20世紀の謎、ジミー・ホッファ失踪事件の真相が明かされる
デ・ニーロとスコセッシが最後に組んだ作品は『カジノ』だった。また、一緒に組める企画を探していたふたりは、最初はドン・ウィンズロウ原作の小説「フランキー・マシーンの冬」(角川文庫、東江一紀訳)の映画化を考えていたという。ところが、デ・ニーロの監督作『グッド・シェパード』(06)の脚本家だったエリック・ロスに、チャールズ・ブラントのノンフィクション「アイリッシュマン」(ハヤカワ文庫、高橋知子訳)を渡され、今度はこちらの映画化を考え始めた。
どちらも老いを意識している殺し屋の話だが、<ヴァラエティ>に掲載された記事によると、スコセッシは「(『アイリッシュマン』は)すぐに、映画が頭に浮かんできた」という。デ・ニーロもこちらの本にのめり込み、「彼がすっかりキャラクターに入り込んでいるのがよく分かった」とスコセッシは回想する。「とにかく、大作にしなくてはいけないことが分かった。ただ、映画界の様子は刻一刻と変わりつつある。昔なら声をかけたであろう会社では、もう作るのが無理だと感じていた」
当初はパラマウントで製作を予定していたが、製作費が1億ドルを超えるとパラマウントは手を引き、その後はネットフリックスがひき受けることになった。1億5,900万ドルという最終的な製作費は、スコセッシ映画史上最大のものとなり、上映時間も彼の映画としては最長のものとなった(製作費は1憶7,500万ドルと報じているものもある)。
製作費がふくれあがった理由のひとつは、長い年月に渡る物語ゆえ、主演男優たちの顔をコンピューターの特殊技術を使って若返らせる必要があったからだ。特撮はILMのパブロ・ヘルマンが担当。映画の撮影のために特殊な機材を作り上げ、3台のカメラを使って撮影し、さらに俳優に特別なメイクもほどこした。その結果、現在、70代の男優たちのしわが消え、若い頃から現代に至る顔の変化が表現されていく。

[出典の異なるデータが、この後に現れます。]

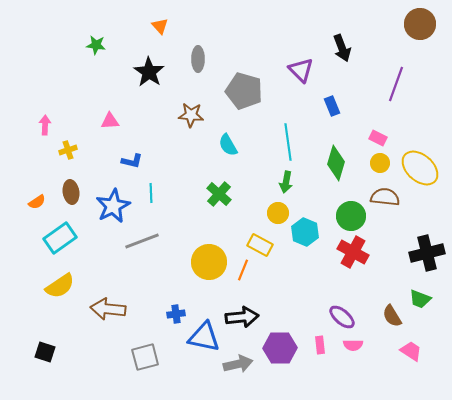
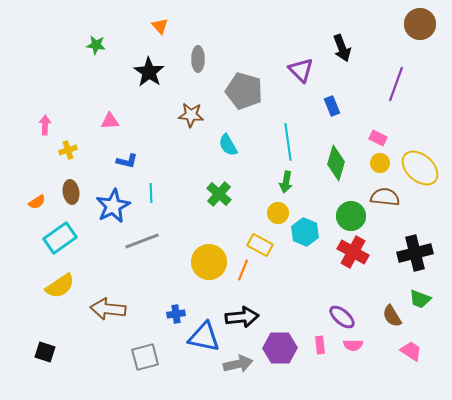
blue L-shape at (132, 161): moved 5 px left
black cross at (427, 253): moved 12 px left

また、映画ではキューバ危機、ジョン・F・ケネディ暗殺事件、ウォーターゲート事件など、60年代から70年代にかけての社会的な事件も描かれ、ケネディの弟、ロバート・ケネディとの騒動も出てくる。そして、後半ではホッファ事件の真相も明かされる。
『アイリッシュマン』に参加することになったデ・ニーロはホッファに関する調査していた役人に会った時、「事件に関してはっきりした証拠はない。映画版に参加しないほうがいいのでは?」と助言されたという。しかし、デ・ニーロは「実際に起きた事件ではなく、私たちの物語を描きたかった」と語る。
原作本では数々の証言や事実が積み重ねられていくが、それをドラマとしてうまく脚本にしているのは『シンドラーのリスト』でオスカー受賞の経験もあるスティーヴン・ザイリアン。アメリカの裏面史を盛り込んだスリリングな展開になっている。